##### Text section

Anthony, Frank, Joseph, and Jamie should arrive in Memphis around 6pm ET. Check out some of their thoughts here.
May 30, 2008
Anthony, Frank, Joseph, and Jamie should arrive in Memphis around 6pm ET. Check out some of their thoughts here.
May 28, 2008
It seemed that, overall, the men really benefited from and understood what we covered. Please pray it will be applied in their lives and ministries. The traditions and pressures here make it difficult for different ways of thinking to shake down from head and heart to practice in the home and church. And much of what we saw in the scriptures WAS quite different from what is typical in the churches here.
Anthony has been able to make a lot of contact with folks who really needed to see him. That, I think, has been a blessing. As badly as I, and many of you, needed to see his face in late January ... the people here are experiencing that relief and closure. And he seems to be really encouraged by the times he has had. Tonight and tomorrow he finishes packing his belongings for bringing home.

##########
##### Dataset entries

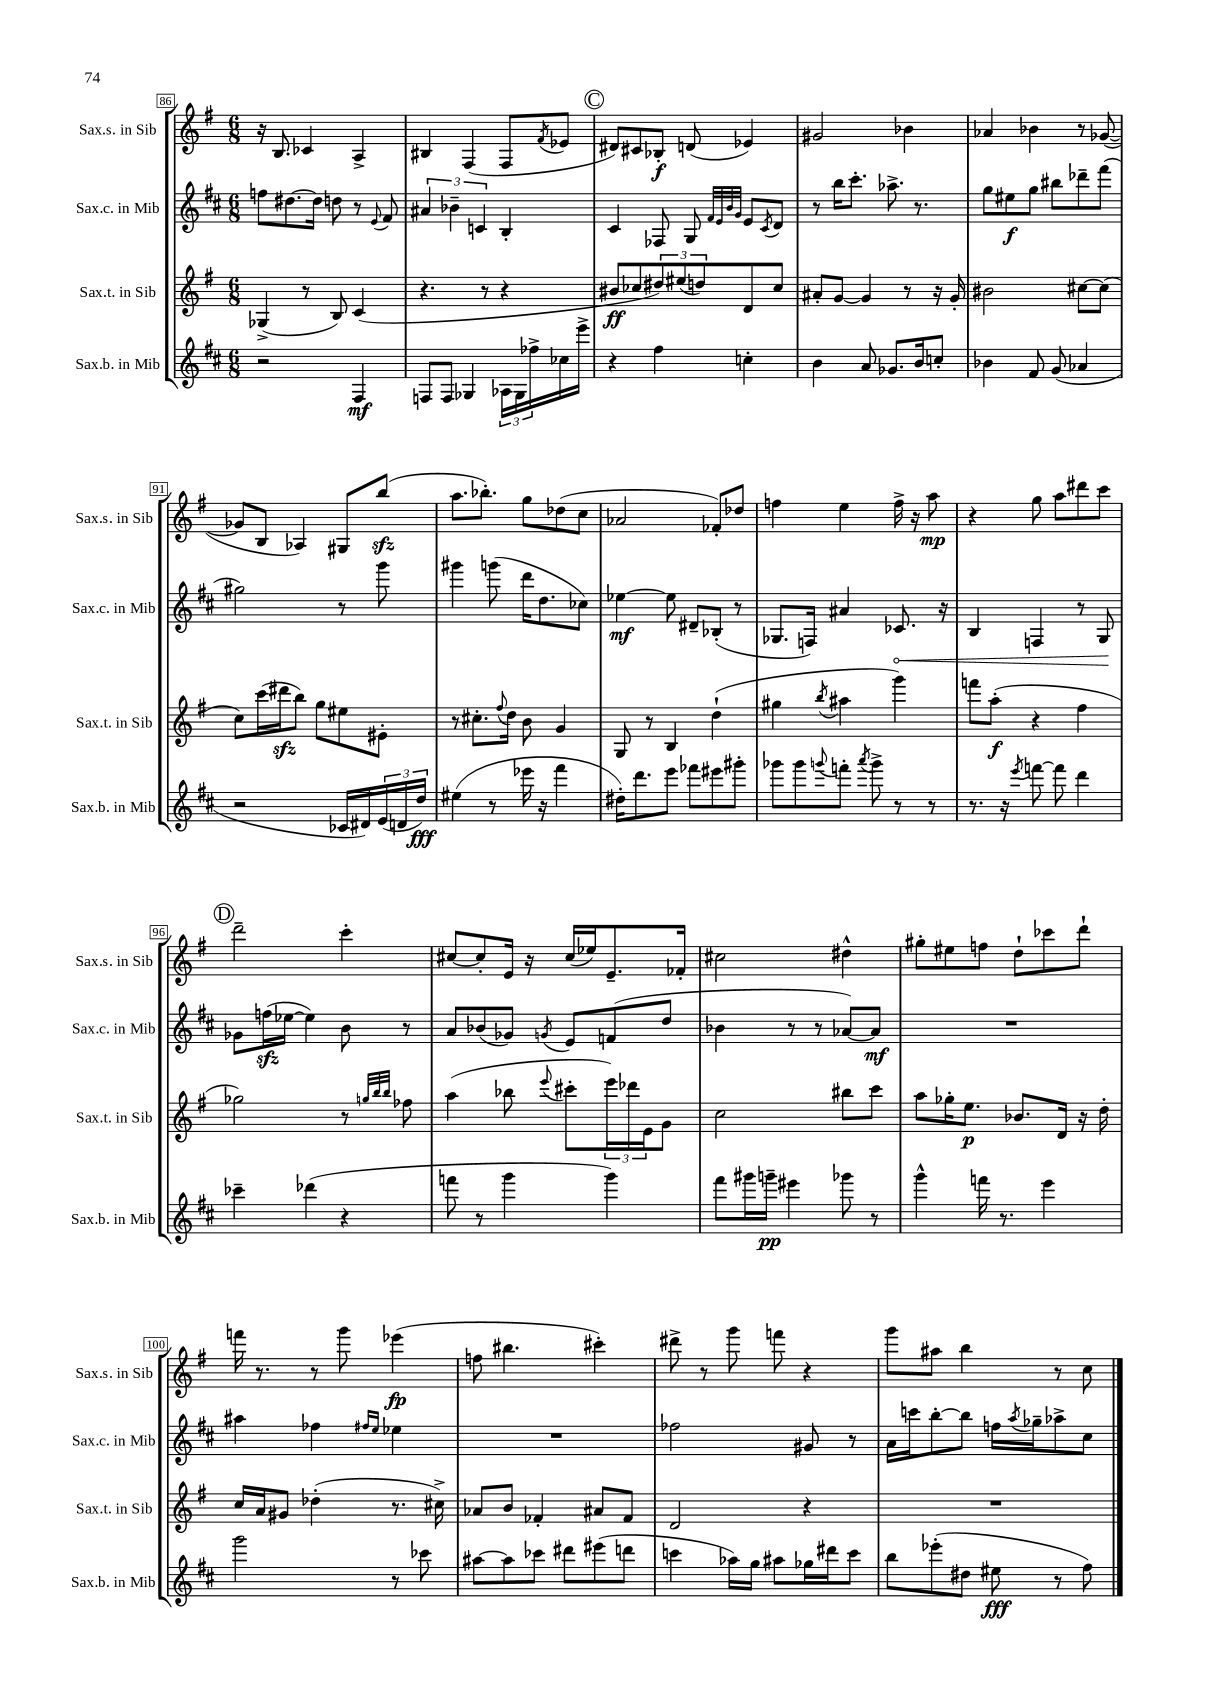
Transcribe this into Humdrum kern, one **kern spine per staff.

**kern	**kern	**kern	**kern
*staff4	*staff3	*staff2	*staff1
*clefG2	*clefG2	*clefG2	*clefG2
*k[f#c#]	*k[f#]	*k[f#c#]	*k[f#]
*M6/8	*M6/8	*M6/8	*M6/8
2r	(4G-^	8ff	16r
.	.	.	8.B
.	.	[8.dd#	.
.	8r	.	4c-
.	.	16dd#]	.
.	8B)	8dd	.
4F#	(4c	8r	4A^
.	.	8qqe	.
.	.	8f#	.
=	=	=	=
8F	4.r	6a#	4B#
8F	.	.	.
.	.	6b-~	.
4G-	.	.	(4F#
.	.	6c	.
.	8r	.	.
24A-	4r	4B'	8F#
24G-	.	.	.
24ff-^	.	.	.
.	.	.	8qf#
16cc-	.	.	8e-
16eee^	.	.	.
=	=	=	=
4r	8b#	4c#	8d#)
.	8cc-	.	8c#
4ff#	12dd#)	8F-	8B-'
.	(12ee#	.	.
.	.	8G	(8d
.	12dd)	.	.
.	.	32qqf#	.
.	.	32qqe	.
.	.	32qqb	.
.	.	32qqg	.
4cc'	8d	8e	4e-)
.	.	8qc#	.
.	8cc-	8d	.
=	=	=	=
4b	8a#'	8r	2g#
.	[8g	16bb	.
.	.	8.ccc#'	.
8a	4g]	.	.
8.g-	.	8.aa-^	.
.	8r	.	4b-
16b	.	8.r	.
8cc'	16r	.	.
.	16g'	.	.
=	=	=	=
4b-	2b#	8gg	4a-
.	.	8ee#	.
8f#	.	8gg	4b-
(8g	.	8bb#	.
4a-	[8cc#	8ddd-~	8r
.	(8cc#]	(8fff#	([8g-
=	=	=	=
2r	8cc)	2gg#)	8g-]
.	(16ccc	.	8B
.	16ddd#	.	.
.	8bb)	.	4A-)
.	8gg	.	.
16c-	8ee#	8r	8G#
16d#)	.	.	.
(24e	8e#'	8ggg	(8bb
24d	.	.	.
24dd)	.	.	.
=	=	=	=
(4ee#	8r	4ggg#	8.aa
.	8.cc#'	.	.
.	.	.	8.bb-')
8r	.	(8ggg	.
.	8qqff#	.	.
.	16dd	.	.
16eee-	8b	16ddd	8gg
16r	.	8.dd	.
4fff#	4g	.	(8dd-
.	.	8cc-)	8cc
=	=	=	=
16dd#')	8G	[4ee-	2a-
8.ddd	.	.	.
.	8r	.	.
8eee	4B	8ee-]	.
8fff-	.	8d#~	.
8eee#	(4dd`	(8B-'	8f-')
8ggg#'	.	8r	8dd-
=	=	=	=
8ggg-	4gg#	8.G-	4ff
8ggg-	.	.	.
.	.	16F)	.
8qqggg	8qbb	.	.
8fff'	4aa#	4a#	4ee
8qaaa	.	.	.
8ggg^	.	.	.
8r	4ggg)	8.c-	16ff^
.	.	.	16r
8r	.	.	8aa
.	.	16r	.
=	=	=	=
8.r	8fff	4B	4r
.	(8aa'	.	.
16r	.	.	.
8qeee	.	.	.
[8fff	4r	4F	8gg
8fff]	.	.	8aa
4ddd	4ff#	8r	8ddd#
.	.	8G	8ccc
=	=	=	=
4ccc-~	2gg-)	8g-	2ddd~
.	.	(16ff	.
.	.	[16ee-	.
(4ddd-	.	4ee-])	.
4r	8r	8b	4ccc'
.	32qqgg	.	.
.	32qqbb	.	.
.	32qqbb	.	.
.	8ff-	8r	.
=	=	=	=
8fff	(4aa	8a	[8cc#
8r	.	(8b-	8cc#']
4ggg	8bb-	8g-)	16e
.	.	.	16r
.	8qqeee	8qg	.
.	8ccc#'	8e	(16cc#
.	.	.	16ee-)
4ggg)	24eee)	(8f	8.e~
.	24ddd-	.	.
.	24e	.	.
.	8g	8dd	.
.	.	.	16f-'
=	=	=	=
8fff#	2cc	4b-	2cc#
16ggg#	.	.	.
16ggg~	.	.	.
4eee#	.	8r	.
.	.	8r	.
8ggg-	8bb#	[8a-)	4dd#^^
8r	8ccc	8a-]	.
=	=	=	=
4ggg^^	8aa	2.r	8gg#'
.	16gg-'	.	8ee#
.	8.ee	.	.
16fff	.	.	8ff
8.r	.	.	.
.	8.b-	.	8dd`
4eee	.	.	8ccc-
.	16d	.	.
.	16r	.	8ddd`
.	16dd'	.	.
=	=	=	=
2ggg	16cc	4aa#	16fff
.	16a	.	8.r
.	8g#	.	.
.	(4dd-'	4ff-	8r
.	.	.	8ggg
.	.	16qqff#	.
.	.	16qqee	.
8r	8.r	4ee-	(4eee-
8ccc-	.	.	.
.	16cc#^)	.	.
=	=	=	=
[8aa#	8a-	2.r	8ff
8aa#]	8b	.	4.bb#
8ccc-	4f-'	.	.
8ddd#	.	.	.
(8eee#	8a#	.	4ccc#')
8ddd	8f-	.	.
=	=	=	=
4ccc	2d	2ff-	8ddd#^
.	.	.	8r
16aa-)	.	.	8ggg
16gg	.	.	.
8aa#	.	.	8fff
16gg-	4r	8g#	4r
16ddd#	.	.	.
8ccc	.	8r	.
=	=	=	=
8bb	2.r	16a	8ggg
.	.	16ccc	.
(8eee-'	.	[8bb'	8aa#
8dd#	.	8bb]	4bb
8ee#	.	16ff	.
.	.	8qaa	.
.	.	16gg-~	.
8r	.	8aa-^	8r
8ff#)	.	8cc#	8cc
==	==	==	==
*-	*-	*-	*-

##########

- **Exercise set**
A - Copy the part of the trip update that opens with the words containing "May 28, 2008" and closes with "for bringing home.".
B - In the trip update, what is Anthony doing tonight and tomorrow?
C - Pick up the trip update where it stops and keep writing it.

- **Per-task answers**
A -
May 28, 2008
It seemed that, overall, the men really benefited from and understood what we covered. Please pray it will be applied in their lives and ministries. The traditions and pressures here make it difficult for different ways of thinking to shake down from head and heart to practice in the home and church. And much of what we saw in the scriptures WAS quite different from what is typical in the churches here.
Anthony has been able to make a lot of contact with folks who really needed to see him. That, I think, has been a blessing. As badly as I, and many of you, needed to see his face in late January ... the people here are experiencing that relief and closure. And he seems to be really encouraged by the times he has had. Tonight and tomorrow he finishes packing his belongings for bringing home.

B - He is finishing packing his belongings to bring home.

C -
O a personal note, I was able to spend my afternoon off today climbing a small mountain with one of Anthony's friends and with an impromptu 12 year old Ethiopian guide, Muleke. Wow, I am out of shape! And wow, what a beautiful country this is - especially when you get out of the city, which we did. Horses, cows, sheep, goats, pigs, and donkeys EVERYWHERE, dotting beautiful open hillsides and valleys.
Pray for us as we leave tomorrow (3:10pm ET).
May 26, 2008
We carry on with 4 more messages from Hebrews tomorrow and 2 more Wednesday morning. Please continue to pray for us all!
PS - treated myself to my first shower in five days today!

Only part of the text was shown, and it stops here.